◆ **Exercise data**:
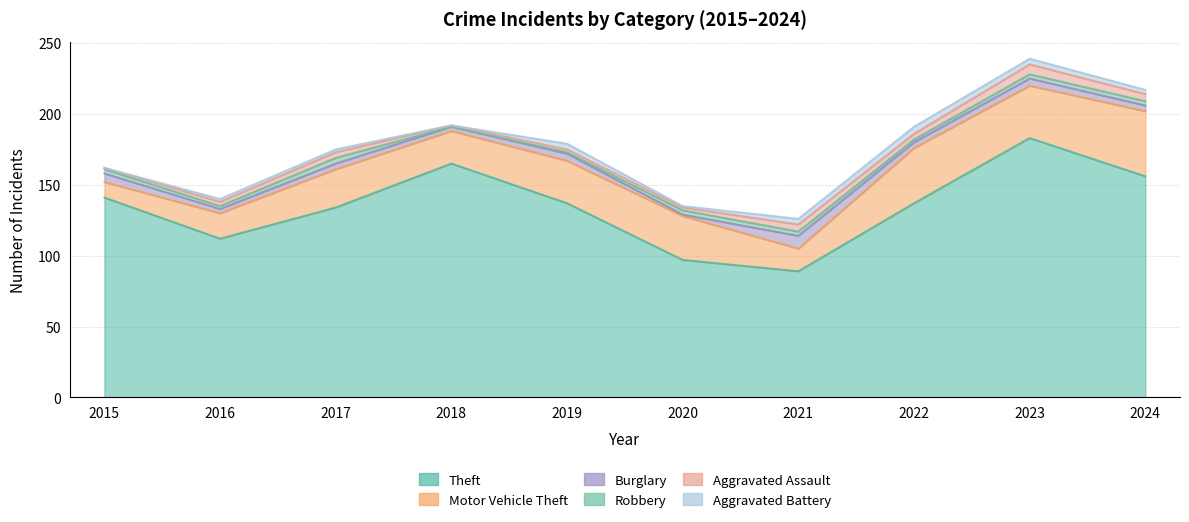

At which label does Robbery first exceed 3?

2017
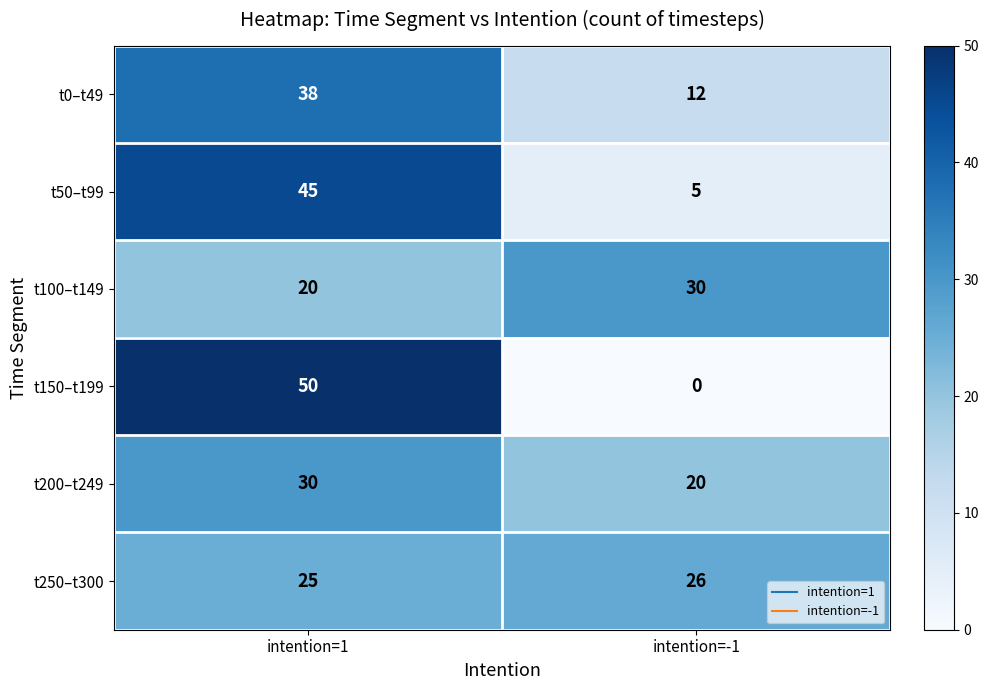

Reading left to right, list all the values displayed in this chart.

t0–t49: intention=1=38	intention=-1=12
t50–t99: intention=1=45	intention=-1=5
t100–t149: intention=1=20	intention=-1=30
t150–t199: intention=1=50	intention=-1=0
t200–t249: intention=1=30	intention=-1=20
t250–t300: intention=1=25	intention=-1=26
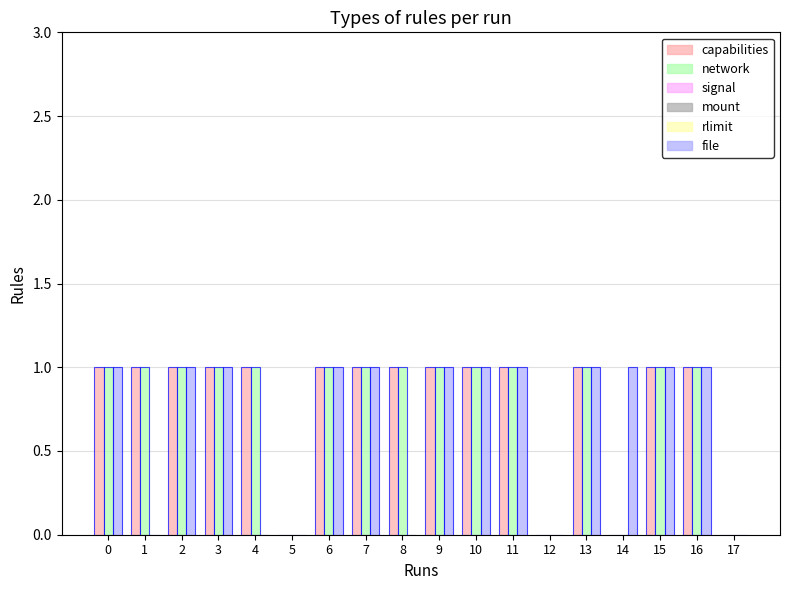

What is the total value across all series at 16?

3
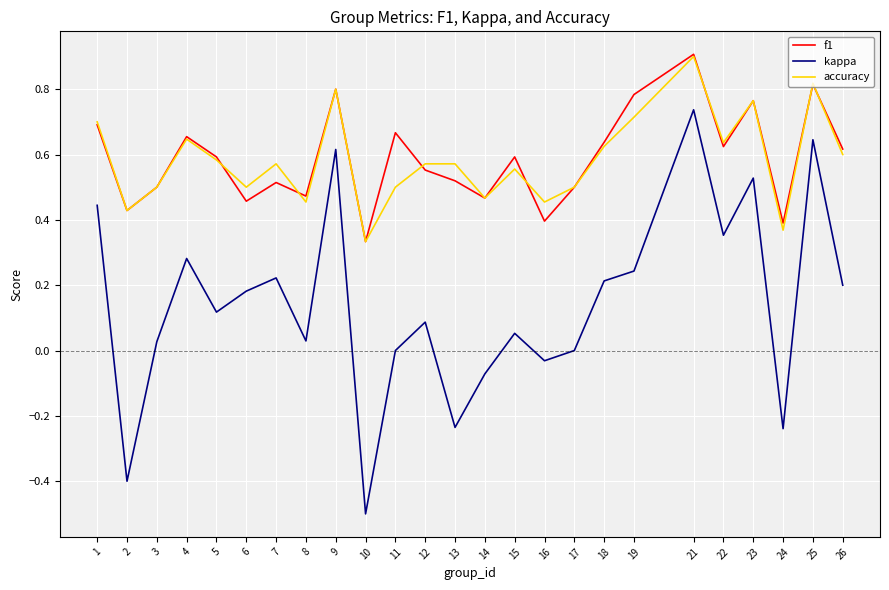

The f1 series shows 0.5 at 17. True or false?

True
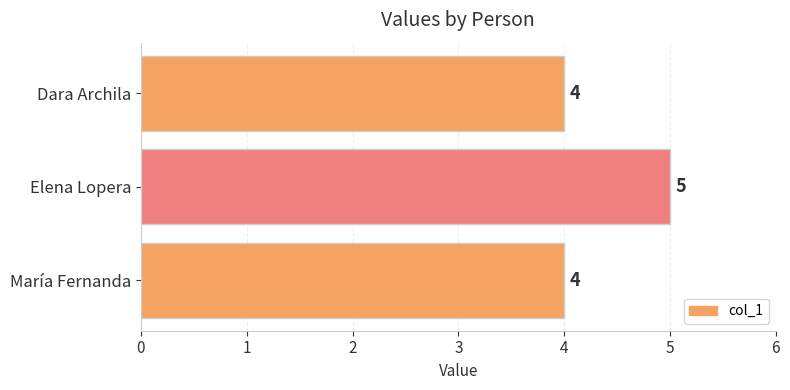

Reading top to bottom, what are all the values shown in this chart?

Dara Archila=4	Elena Lopera=5	María Fernanda=4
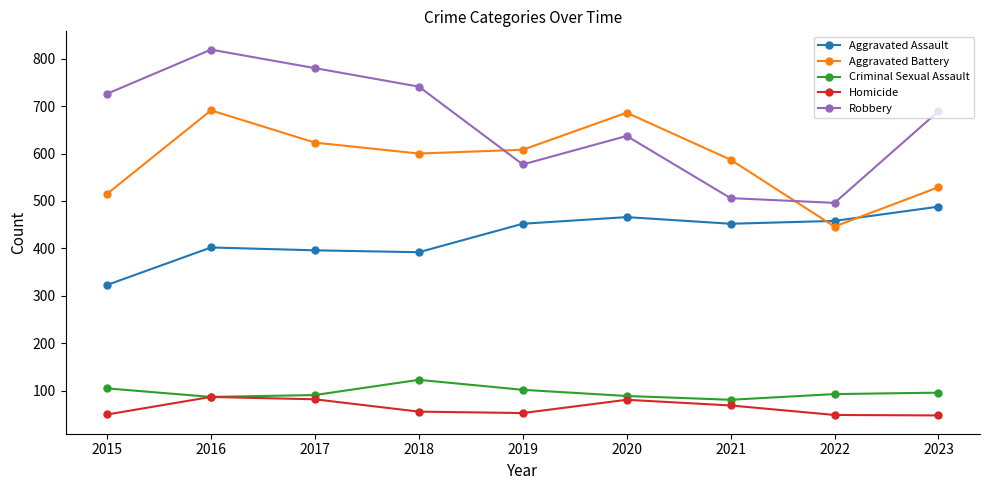

Which series has the largest total across all categories?

Robbery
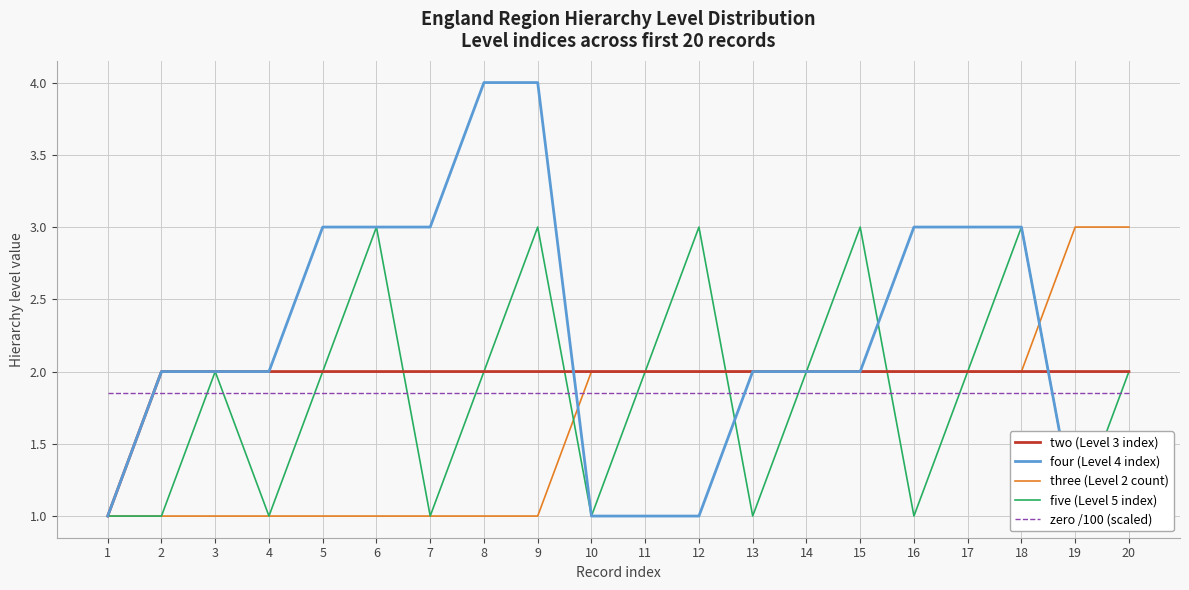

Which category has the lowest value across all series?

1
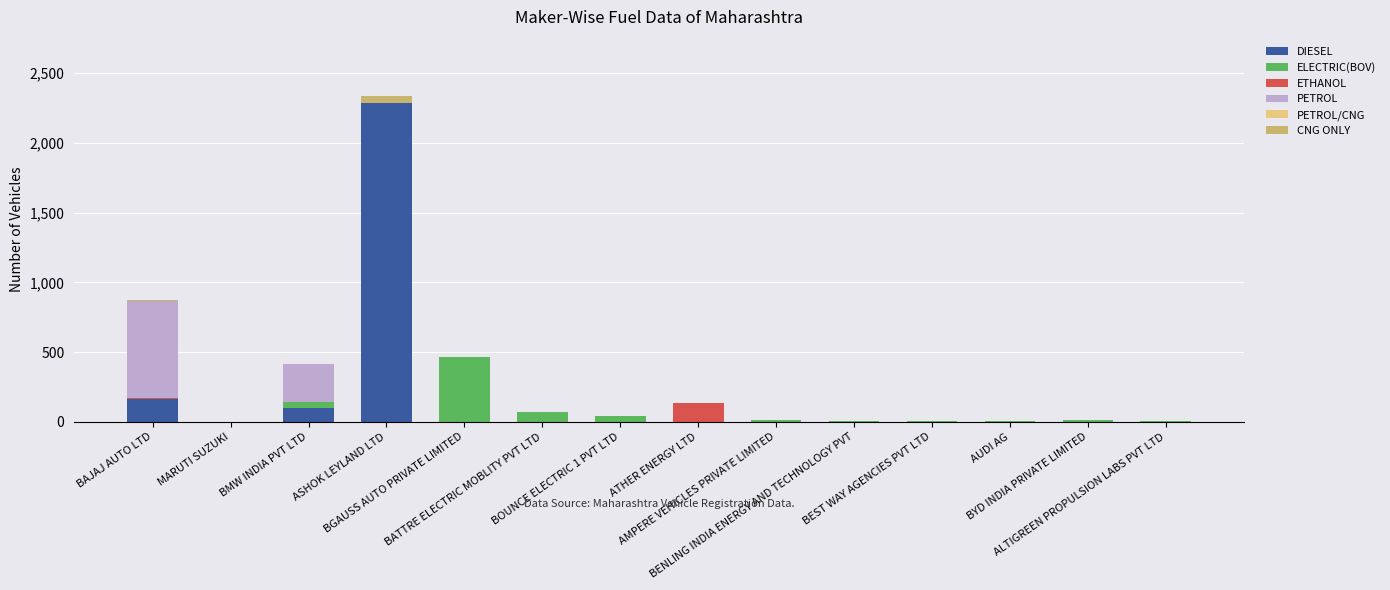

What is the maximum value for DIESEL?

2283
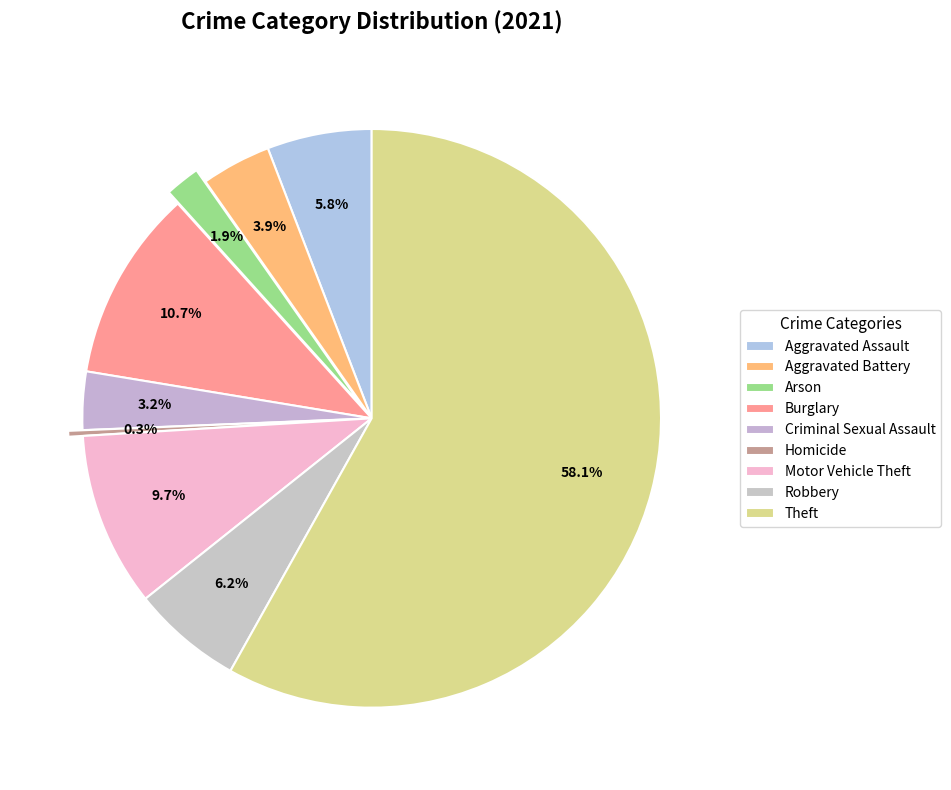

Count the number of slices in the pie.

9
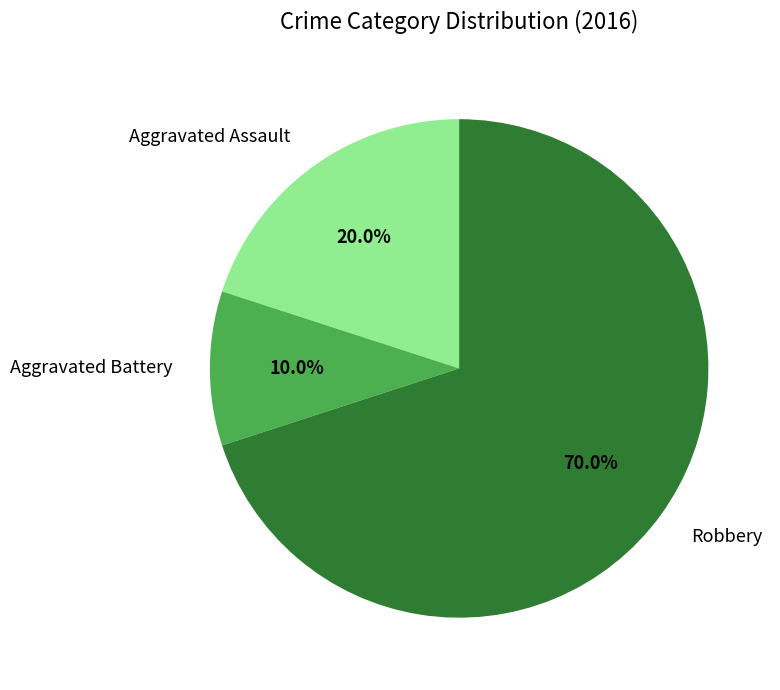

To the nearest percent, what percentage of the pie is Robbery?

70%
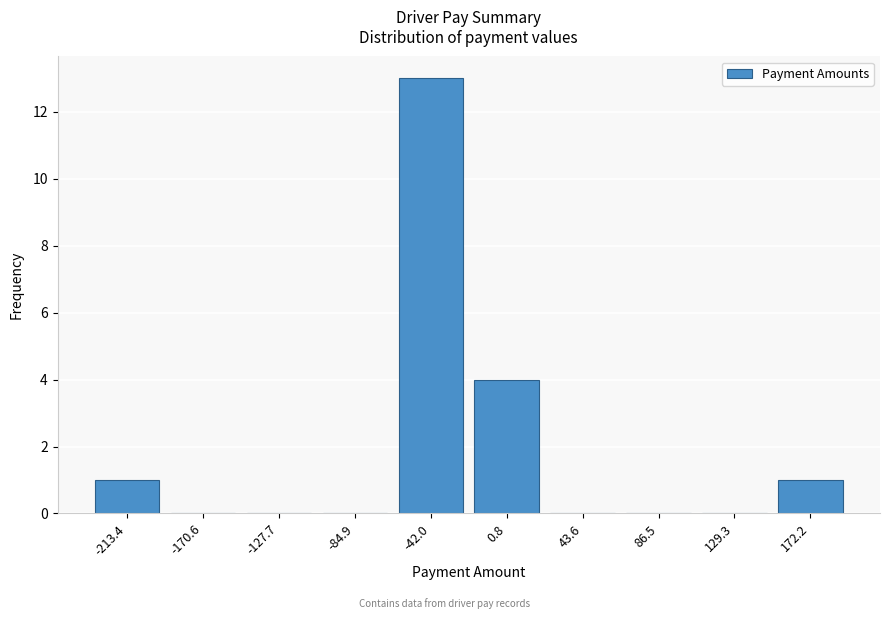

Reading right to left, what are all the values shown in this chart?

172.2=1	129.3=0	86.5=0	43.6=0	0.8=4	-42.0=13	-84.9=0	-127.7=0	-170.6=0	-213.4=1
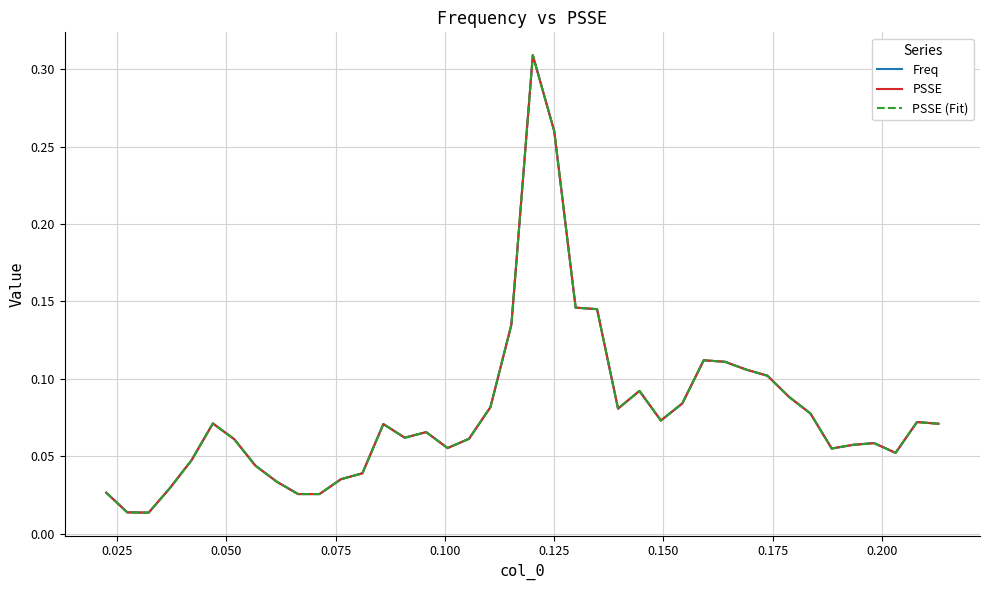

Does the chart have visible grid lines?

Yes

◆ **Task goal**:
Rewrite all of the records above, changing "chart" to "graph" and keeping everything else the same. Leave out the pictures.

◆ **Solution for this task**:
At which label does Robbery first exceed 3?

2017

Reading left to right, list all the values displayed in this graph.

t0–t49: intention=1=38	intention=-1=12
t50–t99: intention=1=45	intention=-1=5
t100–t149: intention=1=20	intention=-1=30
t150–t199: intention=1=50	intention=-1=0
t200–t249: intention=1=30	intention=-1=20
t250–t300: intention=1=25	intention=-1=26

What is the total value across all series at 16?

3

The f1 series shows 0.5 at 17. True or false?

True

Reading top to bottom, what are all the values shown in this graph?

Dara Archila=4	Elena Lopera=5	María Fernanda=4

Which series has the largest total across all categories?

Robbery

Which category has the lowest value across all series?

1

What is the maximum value for DIESEL?

2283

Count the number of slices in the pie.

9

To the nearest percent, what percentage of the pie is Robbery?

70%

Reading right to left, what are all the values shown in this graph?

172.2=1	129.3=0	86.5=0	43.6=0	0.8=4	-42.0=13	-84.9=0	-127.7=0	-170.6=0	-213.4=1

Does the graph have visible grid lines?

Yes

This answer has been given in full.